Three factors block people's ideas for investment
Over a long period of time, stocks, T-bonds, funds, insurances have been the way for turning the 8 trillion yuan into investment, but why only 20% of people choose investment, following reasons may offer the answer:

First, T-bond interest rate is relatively low, people's lack of knowledge on book-entry T-bond is the main reason why they are not interested in T-bond.

Second, a large part of the savings will be used for more practical purposes, so savers hardly take the money out for investment or consumption.

Third, Chinese securities and insurance markets are still in infancy, plus stock fluctuation, people lose confidence in this field.

How to unzip people's "money bag"?
It is certainly not a good thing for a country, bank or enterprise if deposits could not be turned into investment and consumption.
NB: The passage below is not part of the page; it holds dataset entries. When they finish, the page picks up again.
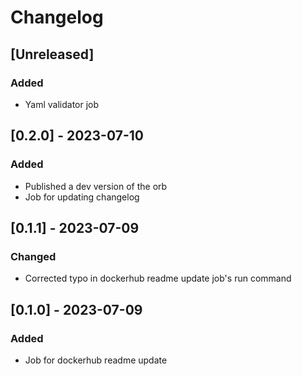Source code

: # Changelog

## [Unreleased]
### Added
- Yaml validator job

## [0.2.0] - 2023-07-10
### Added
- Published a dev version of the orb
- Job for updating changelog

## [0.1.1] - 2023-07-09
### Changed
- Corrected typo in dockerhub readme update job's run command

## [0.1.0] - 2023-07-09
### Added
- Job for dockerhub readme update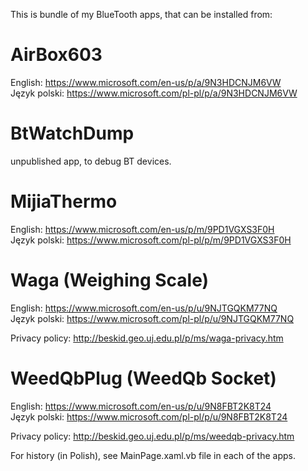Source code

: 
 This is bundle of my BlueTooth apps, that can be installed from:

# AirBox603

 English: https://www.microsoft.com/en-us/p/a/9N3HDCNJM6VW  <br />
 Język polski: https://www.microsoft.com/pl-pl/p/a/9N3HDCNJM6VW

# BtWatchDump
 unpublished app, to debug BT devices.

# MijiaThermo

 English: https://www.microsoft.com/en-us/p/m/9PD1VGXS3F0H  <br />
 Język polski: https://www.microsoft.com/pl-pl/p/m/9PD1VGXS3F0H


# Waga (Weighing Scale)

 English: https://www.microsoft.com/en-us/p/u/9NJTGQKM77NQ  <br />
 Język polski: https://www.microsoft.com/pl-pl/p/u/9NJTGQKM77NQ

 Privacy policy: http://beskid.geo.uj.edu.pl/p/ms/waga-privacy.htm

# WeedQbPlug (WeedQb Socket)

 English: https://www.microsoft.com/en-us/p/u/9N8FBT2K8T24  <br />
 Język polski: https://www.microsoft.com/pl-pl/p/u/9N8FBT2K8T24

 Privacy policy: http://beskid.geo.uj.edu.pl/p/ms/weedqb-privacy.htm


 For history (in Polish), see MainPage.xaml.vb file in each of the apps.
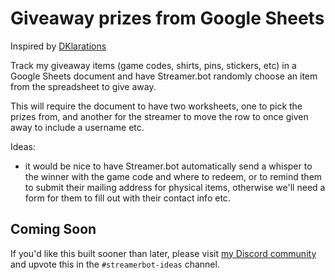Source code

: # Giveaway prizes from Google Sheets

Inspired by [DKlarations](https://twitch.tv/DKlarations)

Track my giveaway items (game codes, shirts, pins, stickers, etc) in a Google Sheets document and have Streamer.bot randomly choose an item from the spreadsheet to give away.

This will require the document to have two worksheets, one to pick the prizes from, and another for the streamer to move the row to once given away to include a username etc.

Ideas:
- it would be nice to have Streamer.bot automatically send a whisper to the winner with the game code and where to redeem, or to remind them to submit their mailing address for physical items, otherwise we'll need a form for them to fill out with their contact info etc.


## Coming Soon

If you'd like this built sooner than later, please visit [my Discord community](https://tig.fyi/discord) and upvote this in the `#streamerbot-ideas` channel.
For a country, both construction and maintaining stable economic growth need a huge sum of capital, if the 8 trillion yuan could not be shifted into investment or consumption, it would not only fail to meet domestic demands, but also could not stimulate economic growth.

For banks, commercial banks' profits are mainly obtained from the balance between the deposit's interest rate and that of loans, if a large amount of capital could not be lent out, banks could not make profits.

And for enterprises, they would land in economic plague if they could not get loans from banks. Therefore, guiding savings into investment field is an urgent task.

Not long ago, the central bank governor Dai Xianglong specifically pointed out the country needs to develop capital market to stimulate domestic demands.

Dai said that firstly, the securities market should be regulated, and the government should support individuals to buy stocks.

Meanwhile, it should also encourage enterprises to issue treasure bonds, secondly, related regulations need to be worked out to set up various funds, thirdly, stock-funded enterprises are encouraged to raise funds and fourthly, individual and private businesses should also get further development to let more farmers get involved in business.